There are a huge number of other programs and individuals available to teach Tibetan through the English medium in India and the West. The immersion learning environment is what makes the Esukhia model unique. If a franchisee, client, or learner does not agree with this methodology, we encourage them to pursue one of the many other study opportunities available.

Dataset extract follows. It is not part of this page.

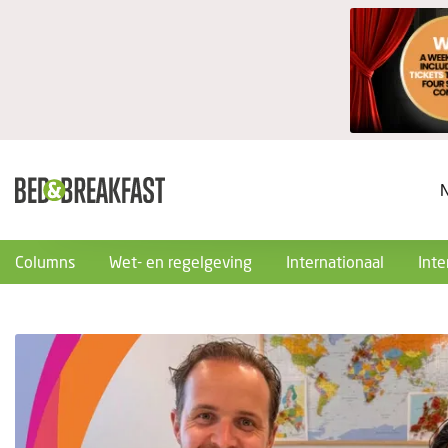
Columns
Wet- en regelgeving
Internationaal
Inte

In the case of a franchisee, client, or affiliated program, it is your responsibility to communicate the seriousness of this program’s expectations with your students. Students who do not take this full-immersion environment seriously are not allowed to disrupt it for the other students who are dedicated learners, nor are they allowed to put the professional development of their teachers at risk, who are also dedicated to applying modern teaching methods (like TPR) in lieu of using other languages in the classroom. We therefore reserve the right to expel (without refund) serious repeat offenders.

What can I do if a course guide keeps reverting to another language to explain something?

Teachers are required to support the student in this commitment as much as possible. Our quality control and feedback system are built to address this issue; however, if you encounter this problem, please address it with the Esukhia administration asap.